• [Task to complete]: Within the records that follow, find every line containing the string "insertar". Copy those lines.

• [Records for processing]:
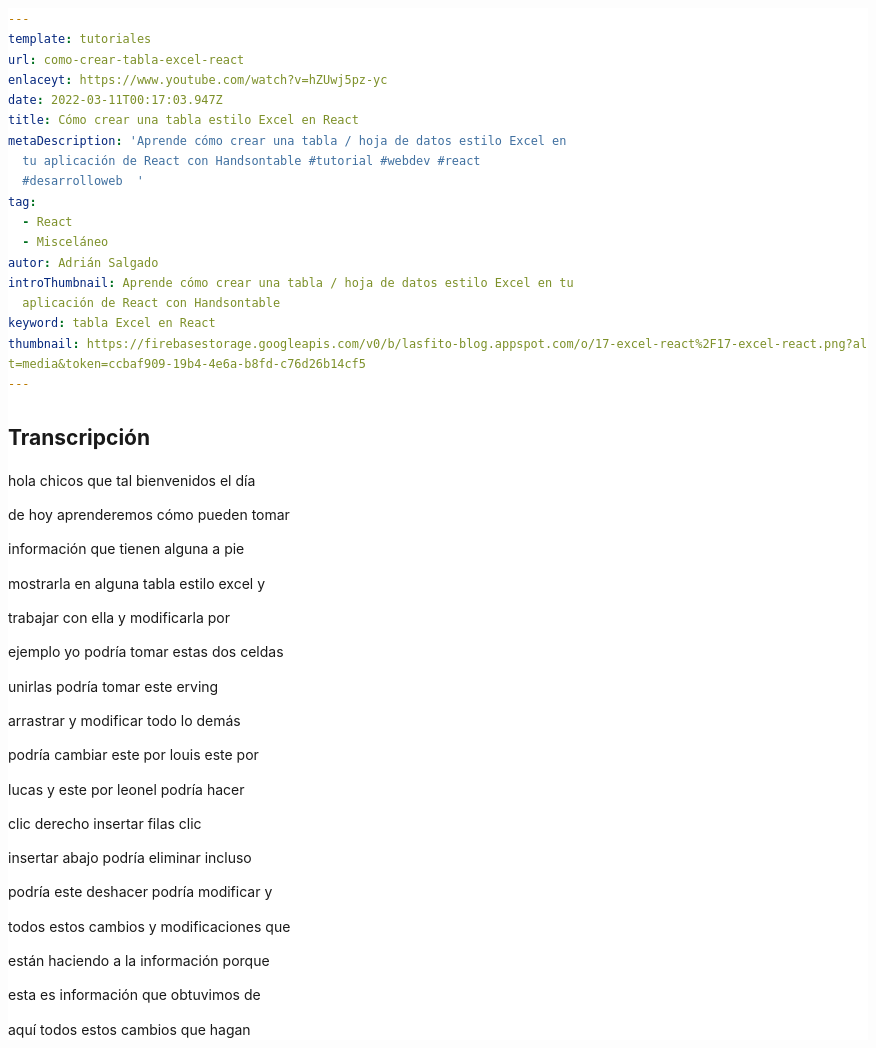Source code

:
 ```yaml
---
template: tutoriales
url: como-crear-tabla-excel-react
enlaceyt: https://www.youtube.com/watch?v=hZUwj5pz-yc
date: 2022-03-11T00:17:03.947Z
title: Cómo crear una tabla estilo Excel en React
metaDescription: 'Aprende cómo crear una tabla / hoja de datos estilo Excel en
  tu aplicación de React con Handsontable #tutorial #webdev #react
  #desarrolloweb  '
tag:
  - React
  - Misceláneo
autor: Adrián Salgado
introThumbnail: Aprende cómo crear una tabla / hoja de datos estilo Excel en tu
  aplicación de React con Handsontable
keyword: tabla Excel en React
thumbnail: https://firebasestorage.googleapis.com/v0/b/lasfito-blog.appspot.com/o/17-excel-react%2F17-excel-react.png?alt=media&token=ccbaf909-19b4-4e6a-b8fd-c76d26b14cf5
---
```


## Transcripción

hola chicos que tal bienvenidos el día

de hoy aprenderemos cómo pueden tomar

información que tienen alguna a pie

mostrarla en alguna tabla estilo excel y

trabajar con ella y modificarla por

ejemplo yo podría tomar estas dos celdas

unirlas podría tomar este erving

arrastrar y modificar todo lo demás

podría cambiar este por louis este por

lucas y este por leonel podría hacer

clic derecho insertar filas clic

insertar abajo podría eliminar incluso

podría este deshacer podría modificar y

todos estos cambios y modificaciones que

están haciendo a la información porque

esta es información que obtuvimos de

aquí todos estos cambios que hagan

• [Your response]:
clic derecho insertar filas clic
insertar abajo podría eliminar incluso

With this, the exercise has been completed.